__Work to complete__
The lines you return must be all those in the data that hold the string "Erhürman".

━━━━━━━━━━

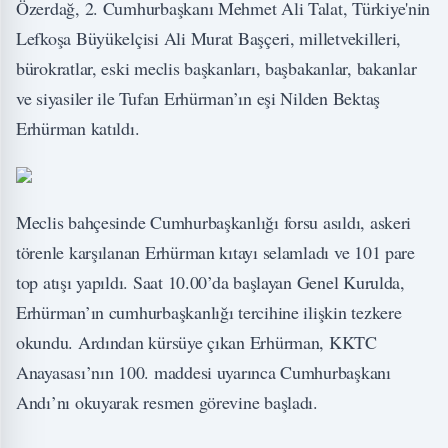
Özerdağ, 2. Cumhurbaşkanı Mehmet Ali Talat, Türkiye'nin
Lefkoşa Büyükelçisi Ali Murat Başçeri, milletvekilleri,
bürokratlar, eski meclis başkanları, başbakanlar, bakanlar
ve siyasiler ile Tufan Erhürman’ın eşi Nilden Bektaş
Erhürman katıldı.
Meclis bahçesinde Cumhurbaşkanlığı forsu asıldı, askeri
törenle karşılanan Erhürman kıtayı selamladı ve 101 pare
top atışı yapıldı. Saat 10.00’da başlayan Genel Kurulda,
Erhürman’ın cumhurbaşkanlığı tercihine ilişkin tezkere
okundu. Ardından kürsüye çıkan Erhürman, KKTC
Anayasası’nın 100. maddesi uyarınca Cumhurbaşkanı
Andı’nı okuyarak resmen görevine başladı.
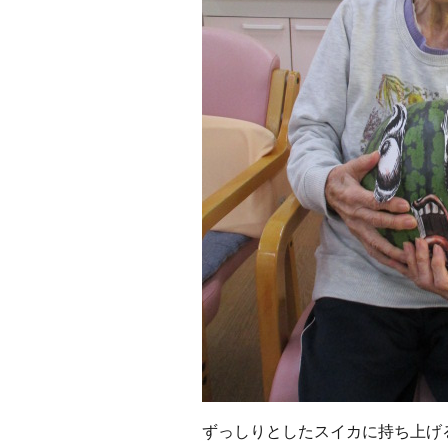
ずっしりとしたスイカに持ち上げ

━━━━━━━━━━

__Written answer__
ve siyasiler ile Tufan Erhürman’ın eşi Nilden Bektaş
Erhürman katıldı.
törenle karşılanan Erhürman kıtayı selamladı ve 101 pare
Erhürman’ın cumhurbaşkanlığı tercihine ilişkin tezkere
okundu. Ardından kürsüye çıkan Erhürman, KKTC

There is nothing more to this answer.